Well, this is certainly what producers of "America's Got Talent" were hoping would happen when they hired Howard Stern to be a judge on their show. After giving a small 7-year-old boy the big red "X," indicating he didn't think the boy should move on, tears started to come down the child's face. We're sure audiences have braced themselves for the impact Howard would have on the show, and Howard himself has never shied away from giving direct critique of anything, especially when it comes to talent. After all, that's a big reason NBC wanted him on the show.
Even Stern, though, knows that 7-year-old kids might not understand that he needs to be direct and to the point. Rejection at any age is hard, but when you're so young, it's doubly difficult to hear. The audience in the theater started booing Stern when the boy began to cry, just as he was giving him praise for being brave enough to try to enter the competition. To Stern's great credit though, he recognized an opportunity to offer some extra comfort to the young boy and he actually left his judge's chair on got up on the stage with him.

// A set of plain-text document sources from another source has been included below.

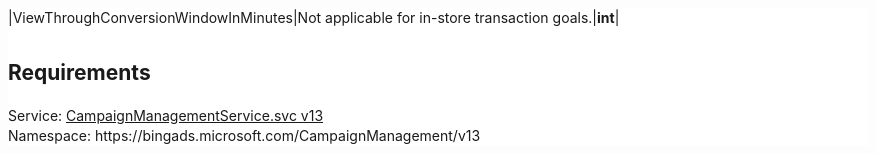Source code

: |<a name="viewthroughconversionwindowinminutes"></a>ViewThroughConversionWindowInMinutes|Not applicable for in-store transaction goals.|**int**|

## Requirements
Service: [CampaignManagementService.svc v13](https://campaign.api.bingads.microsoft.com/Api/Advertiser/CampaignManagement/v13/CampaignManagementService.svc)  
Namespace: https\://bingads.microsoft.com/CampaignManagement/v13  

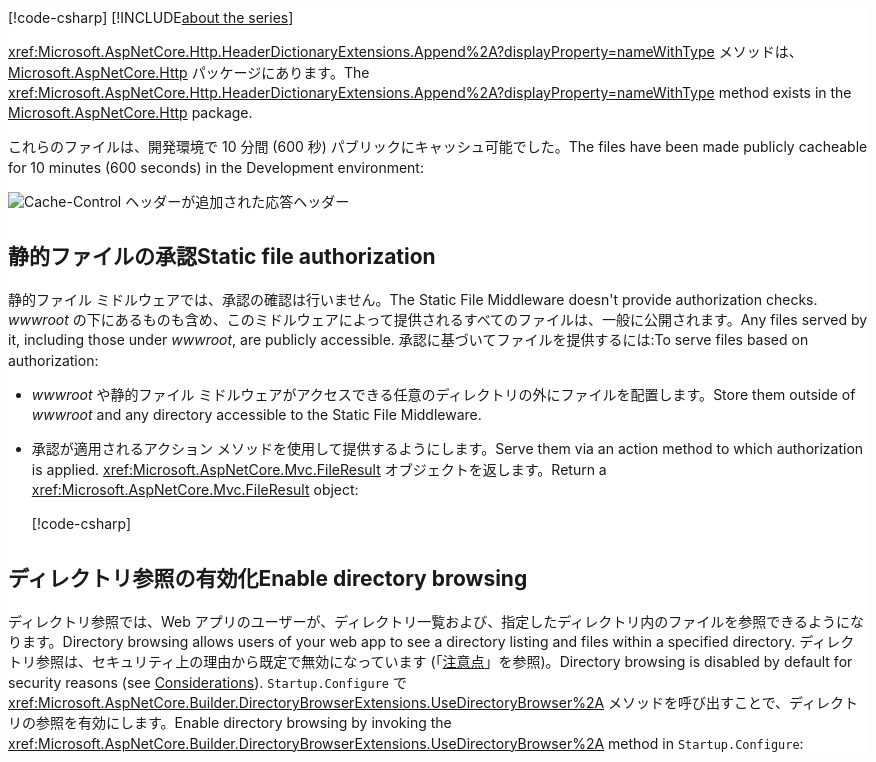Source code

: [!code-csharp[](static-files/samples/1.x/StaticFilesSample/StartupAddHeader.cs?name=snippet_ConfigureMethod)]
[!INCLUDE[about the series](~/includes/code-comments-loc.md)]

<span data-ttu-id="e236a-262"><xref:Microsoft.AspNetCore.Http.HeaderDictionaryExtensions.Append%2A?displayProperty=nameWithType> メソッドは、[Microsoft.AspNetCore.Http](https://www.nuget.org/packages/Microsoft.AspNetCore.Http/) パッケージにあります。</span><span class="sxs-lookup"><span data-stu-id="e236a-262">The <xref:Microsoft.AspNetCore.Http.HeaderDictionaryExtensions.Append%2A?displayProperty=nameWithType> method exists in the [Microsoft.AspNetCore.Http](https://www.nuget.org/packages/Microsoft.AspNetCore.Http/) package.</span></span>

<span data-ttu-id="e236a-263">これらのファイルは、開発環境で 10 分間 (600 秒) パブリックにキャッシュ可能でした。</span><span class="sxs-lookup"><span data-stu-id="e236a-263">The files have been made publicly cacheable for 10 minutes (600 seconds) in the Development environment:</span></span>

![Cache-Control ヘッダーが追加された応答ヘッダー](static-files/_static/add-header.png)

## <a name="static-file-authorization"></a><span data-ttu-id="e236a-265">静的ファイルの承認</span><span class="sxs-lookup"><span data-stu-id="e236a-265">Static file authorization</span></span>

<span data-ttu-id="e236a-266">静的ファイル ミドルウェアでは、承認の確認は行いません。</span><span class="sxs-lookup"><span data-stu-id="e236a-266">The Static File Middleware doesn't provide authorization checks.</span></span> <span data-ttu-id="e236a-267">*wwwroot* の下にあるものも含め、このミドルウェアによって提供されるすべてのファイルは、一般に公開されます。</span><span class="sxs-lookup"><span data-stu-id="e236a-267">Any files served by it, including those under *wwwroot*, are publicly accessible.</span></span> <span data-ttu-id="e236a-268">承認に基づいてファイルを提供するには:</span><span class="sxs-lookup"><span data-stu-id="e236a-268">To serve files based on authorization:</span></span>

* <span data-ttu-id="e236a-269">*wwwroot* や静的ファイル ミドルウェアがアクセスできる任意のディレクトリの外にファイルを配置します。</span><span class="sxs-lookup"><span data-stu-id="e236a-269">Store them outside of *wwwroot* and any directory accessible to the Static File Middleware.</span></span>
* <span data-ttu-id="e236a-270">承認が適用されるアクション メソッドを使用して提供するようにします。</span><span class="sxs-lookup"><span data-stu-id="e236a-270">Serve them via an action method to which authorization is applied.</span></span> <span data-ttu-id="e236a-271"><xref:Microsoft.AspNetCore.Mvc.FileResult> オブジェクトを返します。</span><span class="sxs-lookup"><span data-stu-id="e236a-271">Return a <xref:Microsoft.AspNetCore.Mvc.FileResult> object:</span></span>

  [!code-csharp[](static-files/samples/1.x/StaticFilesSample/Controllers/HomeController.cs?name=snippet_BannerImageAction)]

## <a name="enable-directory-browsing"></a><span data-ttu-id="e236a-272">ディレクトリ参照の有効化</span><span class="sxs-lookup"><span data-stu-id="e236a-272">Enable directory browsing</span></span>

<span data-ttu-id="e236a-273">ディレクトリ参照では、Web アプリのユーザーが、ディレクトリ一覧および、指定したディレクトリ内のファイルを参照できるようになります。</span><span class="sxs-lookup"><span data-stu-id="e236a-273">Directory browsing allows users of your web app to see a directory listing and files within a specified directory.</span></span> <span data-ttu-id="e236a-274">ディレクトリ参照は、セキュリティ上の理由から既定で無効になっています (「[注意点](#considerations)」を参照)。</span><span class="sxs-lookup"><span data-stu-id="e236a-274">Directory browsing is disabled by default for security reasons (see [Considerations](#considerations)).</span></span> <span data-ttu-id="e236a-275">`Startup.Configure` で <xref:Microsoft.AspNetCore.Builder.DirectoryBrowserExtensions.UseDirectoryBrowser%2A> メソッドを呼び出すことで、ディレクトリの参照を有効にします。</span><span class="sxs-lookup"><span data-stu-id="e236a-275">Enable directory browsing by invoking the <xref:Microsoft.AspNetCore.Builder.DirectoryBrowserExtensions.UseDirectoryBrowser%2A> method in `Startup.Configure`:</span></span>
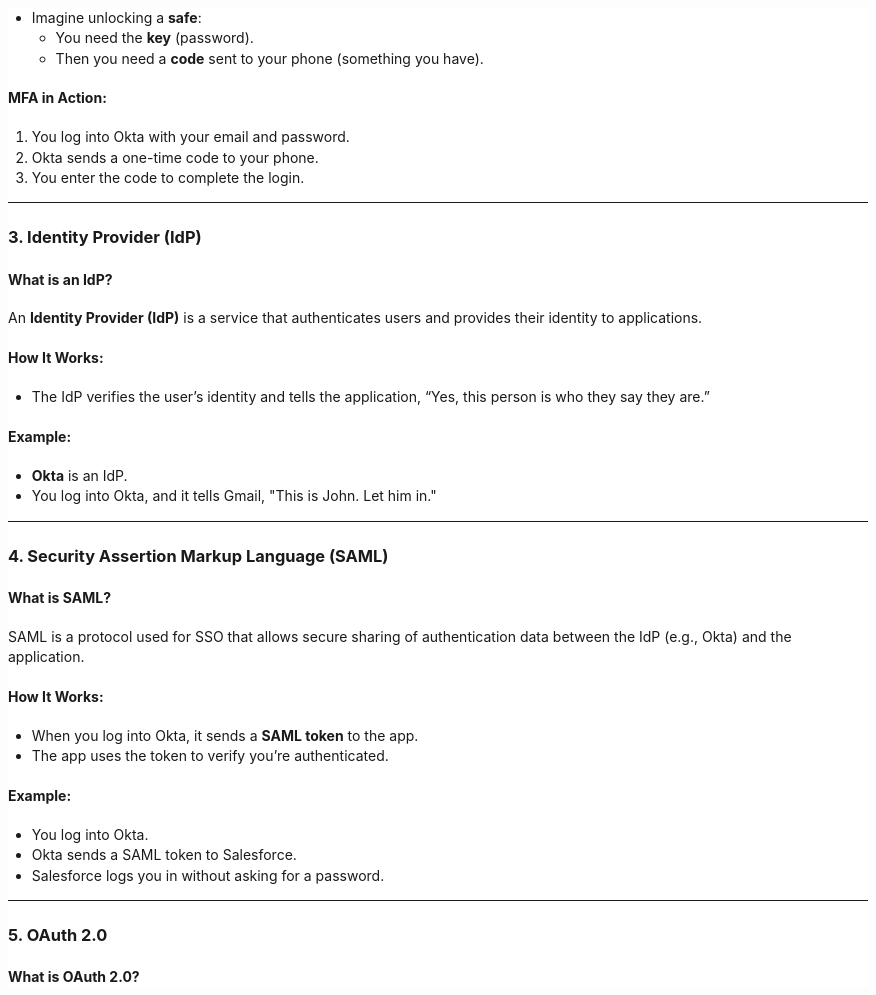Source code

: - Imagine unlocking a **safe**:
  - You need the **key** (password).
  - Then you need a **code** sent to your phone (something you have).

#### **MFA in Action:**

1. You log into Okta with your email and password.
2. Okta sends a one-time code to your phone.
3. You enter the code to complete the login.

---

### **3. Identity Provider (IdP)**

#### **What is an IdP?**

An **Identity Provider (IdP)** is a service that authenticates users and provides their identity to applications.

#### **How It Works:**

- The IdP verifies the user’s identity and tells the application, “Yes, this person is who they say they are.”

#### **Example:**

- **Okta** is an IdP.
- You log into Okta, and it tells Gmail, "This is John. Let him in."

---

### **4. Security Assertion Markup Language (SAML)**

#### **What is SAML?**

SAML is a protocol used for SSO that allows secure sharing of authentication data between the IdP (e.g., Okta) and the application.

#### **How It Works:**

- When you log into Okta, it sends a **SAML token** to the app.
- The app uses the token to verify you’re authenticated.

#### **Example:**

- You log into Okta.
- Okta sends a SAML token to Salesforce.
- Salesforce logs you in without asking for a password.

---

### **5. OAuth 2.0**

#### **What is OAuth 2.0?**
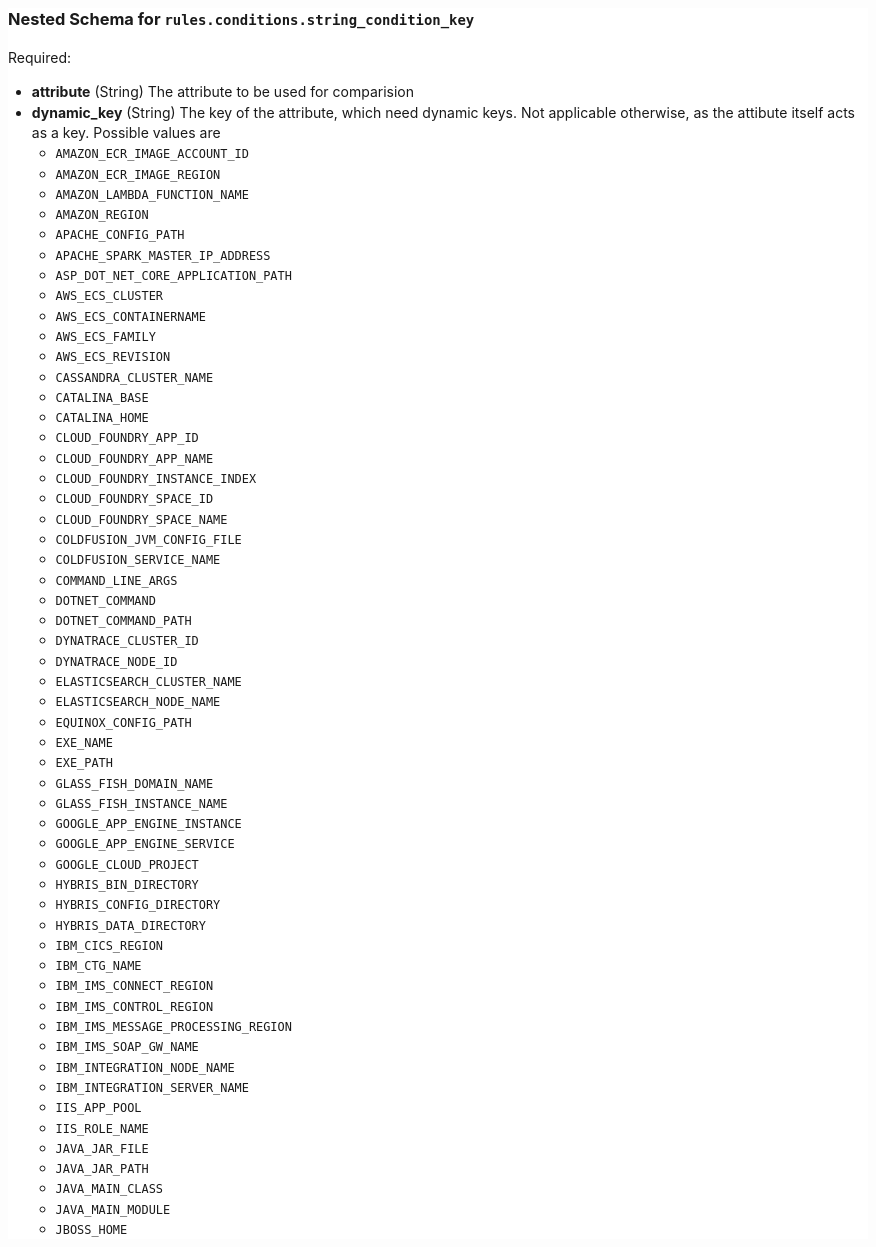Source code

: 
<a id="nestedblock--rules--conditions--string_condition_key"></a>
### Nested Schema for `rules.conditions.string_condition_key`

Required:

- **attribute** (String) The attribute to be used for comparision
- **dynamic_key** (String) The key of the attribute, which need dynamic keys. Not applicable otherwise, as the attibute itself acts as a key. Possible values are
   - `AMAZON_ECR_IMAGE_ACCOUNT_ID`
   - `AMAZON_ECR_IMAGE_REGION`
   - `AMAZON_LAMBDA_FUNCTION_NAME`
   - `AMAZON_REGION`
   - `APACHE_CONFIG_PATH`
   - `APACHE_SPARK_MASTER_IP_ADDRESS`
   - `ASP_DOT_NET_CORE_APPLICATION_PATH`
   - `AWS_ECS_CLUSTER`
   - `AWS_ECS_CONTAINERNAME`
   - `AWS_ECS_FAMILY`
   - `AWS_ECS_REVISION`
   - `CASSANDRA_CLUSTER_NAME`
   - `CATALINA_BASE`
   - `CATALINA_HOME`
   - `CLOUD_FOUNDRY_APP_ID`
   - `CLOUD_FOUNDRY_APP_NAME`
   - `CLOUD_FOUNDRY_INSTANCE_INDEX`
   - `CLOUD_FOUNDRY_SPACE_ID`
   - `CLOUD_FOUNDRY_SPACE_NAME`
   - `COLDFUSION_JVM_CONFIG_FILE`
   - `COLDFUSION_SERVICE_NAME`
   - `COMMAND_LINE_ARGS`
   - `DOTNET_COMMAND`
   - `DOTNET_COMMAND_PATH`
   - `DYNATRACE_CLUSTER_ID`
   - `DYNATRACE_NODE_ID`
   - `ELASTICSEARCH_CLUSTER_NAME`
   - `ELASTICSEARCH_NODE_NAME`
   - `EQUINOX_CONFIG_PATH`
   - `EXE_NAME`
   - `EXE_PATH`
   - `GLASS_FISH_DOMAIN_NAME`
   - `GLASS_FISH_INSTANCE_NAME`
   - `GOOGLE_APP_ENGINE_INSTANCE`
   - `GOOGLE_APP_ENGINE_SERVICE`
   - `GOOGLE_CLOUD_PROJECT`
   - `HYBRIS_BIN_DIRECTORY`
   - `HYBRIS_CONFIG_DIRECTORY`
   - `HYBRIS_DATA_DIRECTORY`
   - `IBM_CICS_REGION`
   - `IBM_CTG_NAME`
   - `IBM_IMS_CONNECT_REGION`
   - `IBM_IMS_CONTROL_REGION`
   - `IBM_IMS_MESSAGE_PROCESSING_REGION`
   - `IBM_IMS_SOAP_GW_NAME`
   - `IBM_INTEGRATION_NODE_NAME`
   - `IBM_INTEGRATION_SERVER_NAME`
   - `IIS_APP_POOL`
   - `IIS_ROLE_NAME`
   - `JAVA_JAR_FILE`
   - `JAVA_JAR_PATH`
   - `JAVA_MAIN_CLASS`
   - `JAVA_MAIN_MODULE`
   - `JBOSS_HOME`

Howard then walked past host Nick Cannon and the King of All Media got down on his knees and hugged the boy. He reiterated his message that it takes enormous bravery to put yourself out there and submit yourself to judgment. In fact, what Stern did was to give this young boy a great lesson in how showbiz works. It's an endeavor of rejection after rejection, and Howard made sure to give the boy some gentle comfort as well, pumping up his ego by telling him none of the rappers that come on his Sirius/XM show are as good the boy was.
In the end, Stern not only won the crowd back, but also sent the young contestant off feeling much better about his performance and his rejection. This moment proved that Howard is exactly the right man for the job. It's hard to imagine Piers Morgan, who used to hold the seat Stern occupies now, having the savvy to see the opportunity and to actually act on it by going up on stage with a rejected contestant. It was great television, and it also showed something very important to the audience: Howard isn't an evil or mean guy. He's just a straightforward judge of talent. That doesn't make him heartless-- it just makes him the best man for the job.